### Requirement
Every line of the data below should be repeated exactly, and no picture should be copied.

### Source material
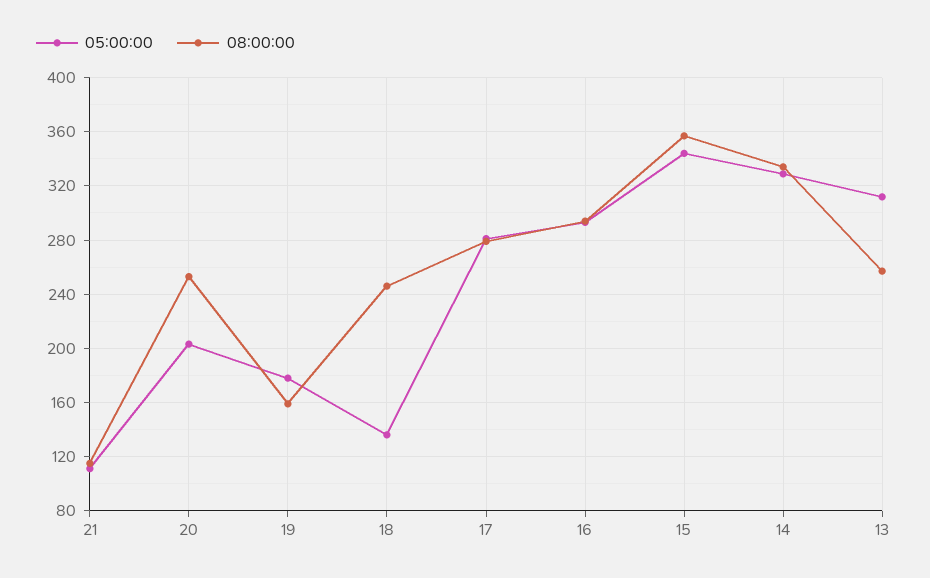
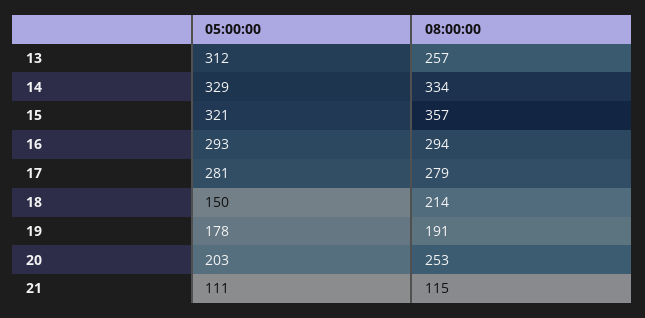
  {
    "05:00:00": {
      "21": 111,
      "20": 203,
      "19": 178,
-     "18": 135,
+     "18": 150,
      "17": 281,
      "16": 293,
-     "15": 345,
+     "15": 321,
      "14": 329,
      "13": 312
    },
    "08:00:00": {
      "21": 115,
      "20": 253,
-     "19": 160,
+     "19": 191,
-     "18": 245,
+     "18": 214,
      "17": 279,
      "16": 294,
      "15": 357,
      "14": 334,
      "13": 257
    }
  }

### Response for this exercise
  {
    "05:00:00": {
      "21": 111,
      "20": 203,
      "19": 178,
-     "18": 135,
+     "18": 150,
      "17": 281,
      "16": 293,
-     "15": 345,
+     "15": 321,
      "14": 329,
      "13": 312
    },
    "08:00:00": {
      "21": 115,
      "20": 253,
-     "19": 160,
+     "19": 191,
-     "18": 245,
+     "18": 214,
      "17": 279,
      "16": 294,
      "15": 357,
      "14": 334,
      "13": 257
    }
  }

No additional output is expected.